A study by Ignaczak et al. [122] evaluated the thermodynamic parameters of the complex formation between mianserin hydrochloride, a common antidepressant, with β-CD by ITC and quantum chemical methods. Titration data shown that the interaction is relatively strong (>1300 M⁻¹), with a small negative enthalpic term and a large favorable entropic change that is associated with release of high-ordered water molecules from the hydration layer to the bulk. Interestingly, the stoichiometry of the interaction suggests the formation of 2:1 complexes along with a smaller population of 1:1 β-CD—mianserin complexes. However, the binding isotherm was adequately described by a single step process, indicating that the 2:1 complex involves the synchronous binding of two β-CDs to a mianserin molecule. Quantum molecular dynamics calculations on both 1:1 and 2:1 structures confirmed that 2:1 complexes are energetically more favorable than their 1:1 counterparts.
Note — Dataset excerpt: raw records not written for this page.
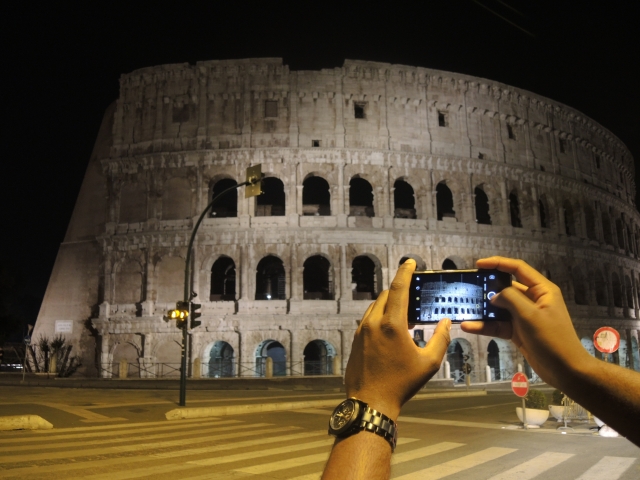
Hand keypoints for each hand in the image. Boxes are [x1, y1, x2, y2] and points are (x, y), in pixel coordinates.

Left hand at [345, 259, 450, 419]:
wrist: (370, 402)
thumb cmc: (400, 384)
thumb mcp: (428, 363)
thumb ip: (440, 339)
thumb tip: (445, 323)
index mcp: (392, 325)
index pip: (398, 288)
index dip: (405, 271)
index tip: (409, 261)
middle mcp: (373, 323)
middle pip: (386, 295)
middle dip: (399, 290)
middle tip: (413, 294)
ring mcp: (362, 331)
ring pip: (375, 306)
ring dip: (389, 304)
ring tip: (405, 315)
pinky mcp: (356, 340)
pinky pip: (368, 319)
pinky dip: (380, 317)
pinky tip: (391, 330)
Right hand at [461, 256, 590, 388]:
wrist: (565, 371)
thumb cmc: (552, 339)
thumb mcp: (530, 315)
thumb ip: (510, 299)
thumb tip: (494, 296)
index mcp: (542, 290)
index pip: (518, 269)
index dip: (498, 263)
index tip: (479, 265)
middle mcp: (533, 300)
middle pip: (506, 287)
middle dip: (488, 288)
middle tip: (469, 288)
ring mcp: (525, 316)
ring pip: (500, 308)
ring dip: (484, 309)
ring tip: (465, 308)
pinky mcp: (518, 331)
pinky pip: (499, 324)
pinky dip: (485, 325)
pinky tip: (469, 326)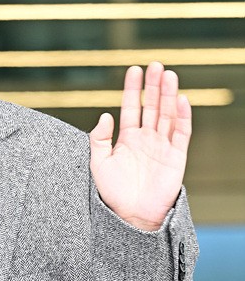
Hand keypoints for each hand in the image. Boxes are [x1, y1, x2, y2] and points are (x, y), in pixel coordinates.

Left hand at [89, 62, 191, 230]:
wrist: (130, 216)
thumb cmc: (113, 193)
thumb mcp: (98, 164)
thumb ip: (99, 139)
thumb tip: (105, 114)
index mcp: (127, 138)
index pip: (132, 107)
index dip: (133, 88)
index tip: (134, 69)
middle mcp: (146, 139)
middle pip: (152, 106)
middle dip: (154, 86)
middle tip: (156, 65)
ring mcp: (162, 146)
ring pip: (167, 115)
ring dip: (169, 95)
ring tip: (169, 75)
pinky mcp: (176, 157)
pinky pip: (181, 133)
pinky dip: (182, 117)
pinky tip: (181, 100)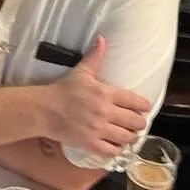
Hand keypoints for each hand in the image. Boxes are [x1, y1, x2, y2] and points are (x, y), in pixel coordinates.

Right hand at [44, 36, 152, 159]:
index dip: (144, 106)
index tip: (145, 108)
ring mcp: (98, 130)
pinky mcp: (90, 143)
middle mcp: (105, 112)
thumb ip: (94, 57)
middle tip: (138, 123)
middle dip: (139, 123)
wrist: (44, 110)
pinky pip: (111, 151)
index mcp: (105, 94)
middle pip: (134, 122)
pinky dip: (117, 150)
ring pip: (126, 137)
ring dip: (130, 137)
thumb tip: (102, 38)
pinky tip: (117, 146)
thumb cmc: (63, 90)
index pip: (134, 101)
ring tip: (130, 134)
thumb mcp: (81, 72)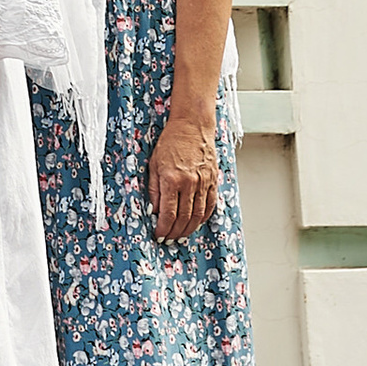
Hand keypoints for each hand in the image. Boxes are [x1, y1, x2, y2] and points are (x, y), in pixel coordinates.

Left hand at [149, 110, 221, 244]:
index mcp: (171, 180)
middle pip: (184, 218)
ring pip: (198, 215)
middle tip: (169, 239)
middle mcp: (189, 184)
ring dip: (189, 229)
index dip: (163, 228)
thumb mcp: (153, 164)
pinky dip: (203, 218)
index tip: (159, 235)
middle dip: (175, 232)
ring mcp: (203, 183)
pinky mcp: (213, 181)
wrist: (192, 126)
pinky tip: (196, 223)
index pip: (168, 213)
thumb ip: (154, 189)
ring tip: (181, 235)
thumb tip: (153, 210)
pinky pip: (210, 205)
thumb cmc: (170, 142)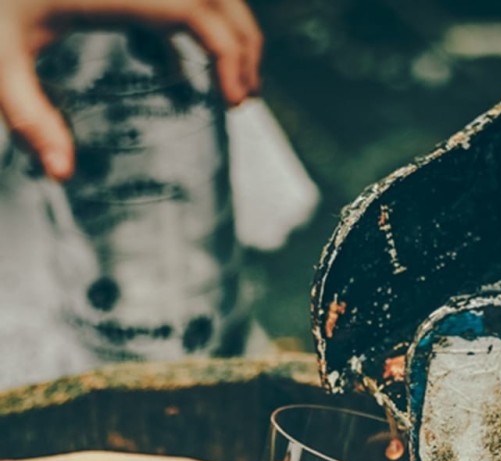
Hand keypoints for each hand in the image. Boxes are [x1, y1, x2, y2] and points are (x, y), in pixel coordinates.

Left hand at [0, 0, 262, 178]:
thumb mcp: (0, 63)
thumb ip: (29, 116)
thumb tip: (62, 173)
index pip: (193, 9)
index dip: (227, 52)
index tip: (234, 101)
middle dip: (243, 43)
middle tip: (245, 97)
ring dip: (229, 29)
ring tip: (233, 81)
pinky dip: (198, 23)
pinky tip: (184, 65)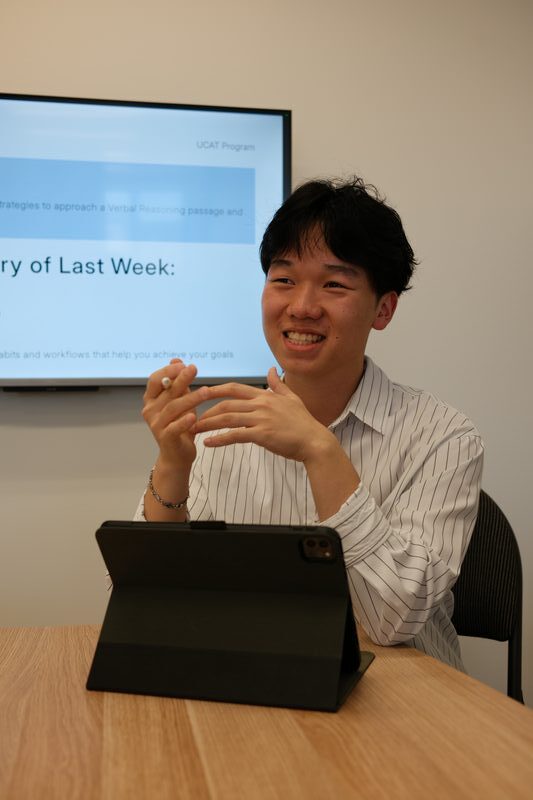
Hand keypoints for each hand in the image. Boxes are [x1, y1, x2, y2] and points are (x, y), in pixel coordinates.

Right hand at [142, 360, 209, 470]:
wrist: (177, 455)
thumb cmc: (180, 424)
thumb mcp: (180, 401)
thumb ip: (177, 382)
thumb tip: (177, 359)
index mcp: (151, 399)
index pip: (155, 380)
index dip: (168, 371)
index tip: (183, 364)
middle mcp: (150, 410)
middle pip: (166, 392)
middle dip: (180, 379)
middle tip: (194, 369)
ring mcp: (156, 425)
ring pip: (173, 408)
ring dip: (190, 398)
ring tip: (206, 391)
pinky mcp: (165, 438)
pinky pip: (174, 428)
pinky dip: (184, 422)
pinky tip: (194, 417)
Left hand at [194, 367, 335, 462]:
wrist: (315, 441)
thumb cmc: (304, 422)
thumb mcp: (292, 398)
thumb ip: (278, 385)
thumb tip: (271, 370)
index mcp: (265, 395)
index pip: (234, 388)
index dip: (215, 390)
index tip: (200, 394)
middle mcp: (261, 404)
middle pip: (226, 402)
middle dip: (206, 408)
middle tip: (191, 415)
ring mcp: (262, 418)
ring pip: (227, 417)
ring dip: (208, 423)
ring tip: (193, 430)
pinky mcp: (262, 434)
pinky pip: (235, 435)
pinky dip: (219, 438)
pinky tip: (208, 443)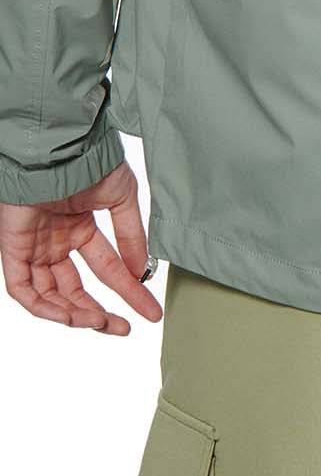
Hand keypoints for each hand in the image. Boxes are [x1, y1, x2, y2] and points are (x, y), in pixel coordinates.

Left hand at [0, 161, 162, 334]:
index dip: (128, 292)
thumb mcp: (122, 199)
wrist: (62, 148)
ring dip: (74, 314)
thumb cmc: (91, 163)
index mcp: (82, 228)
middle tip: (122, 327)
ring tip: (100, 322)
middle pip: (75, 291)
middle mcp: (58, 242)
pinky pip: (23, 290)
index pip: (106, 269)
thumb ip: (131, 237)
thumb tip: (142, 273)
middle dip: (99, 312)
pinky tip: (68, 316)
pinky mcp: (14, 250)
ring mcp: (35, 248)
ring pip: (50, 296)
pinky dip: (44, 308)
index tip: (151, 311)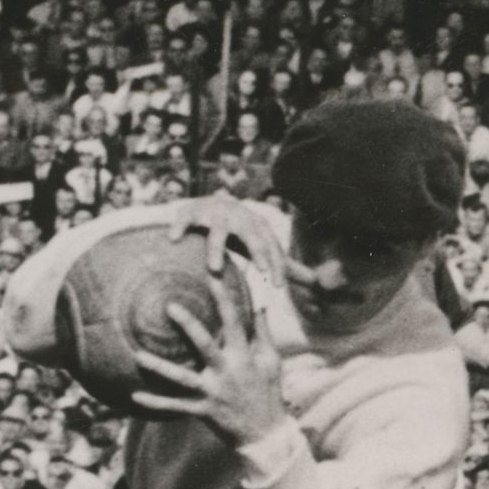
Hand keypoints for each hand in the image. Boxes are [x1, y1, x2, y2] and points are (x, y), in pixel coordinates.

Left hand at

A recent study by Agnes et al. used ITC to identify the optimal host for delivering penicillins to mammalian cells from a collection of anionic and cationic thioether-substituted-β- and γ-CD derivatives. The strongest interaction of the study was that of the positively charged octakis(6-(2-aminoethylthio)-6-deoxy)-γ-CD with oxacillin (Fig. 11). The binding constant was ~1700 M⁻¹, with almost equally favorable entropic and enthalpic terms. For this system, the binding stoichiometry suggested the presence of 1:1 complexes along with measurable population of 2:1 (host/guest) complexes, a result that was later confirmed by NMR data as well. The authors used this interaction to investigate the role of electrostatic effects in the β-lactam antibiotics inclusion mechanism by studying the effect of ionic strength on the binding of the oppositely charged molecules. No significant change in both enthalpy and binding affinity was detected for biologically relevant salt concentrations and it was concluded that the complex was stabilized though host-guest soft contacts rather than by electrostatic interactions.

Fig. 11

(Upper panel) Change of power supply to the calorimetric cell during the titration of 10 mM of octakis(6-(2-aminoethylthio)-6-deoxy)-γ-cyclodextrin into 1 mM of various oxacillin at 25 °C in PBS buffer, after the subtraction of the appropriate reference experiments. (Lower panel) Integration of the area under each injection, normalized per mol of injectant and plotted as a function of the [Guest]:[Host] ratio at each point of the titration. Dashed line represent the non-linear least square fit of the ITC data to a simple 1:1 complexation thermodynamic model

4 Conclusions

Isothermal titration calorimetry is a well-established biophysical technique for studying the formation or dissociation of molecular complexes. Over the past years, ITC has developed from a convenient tool for studying macromolecular interactions with small ligands to a powerful and versatile method that is used in various research fields including biochemistry, biophysics, structural biology, materials science, medicinal chemistry, supramolecular chemistry and food science. The increased popularity of ITC in basic biochemical, biomedical biotechnology-oriented research lies in the ability to provide a complete thermodynamic characterization of noncovalent interactions and valuable insight to the underlying mechanisms that govern molecular recognition. Measuring the small amounts of heat released or absorbed upon binding, ITC is able to monitor molecular events that are invisible to other techniques such as binding to surfactants, cyclodextrin inclusions and nanoparticle corona formation. As titration calorimeters become more sensitive and widespread with time, the spectrum of ITC applications is expected to broaden even more in the following years.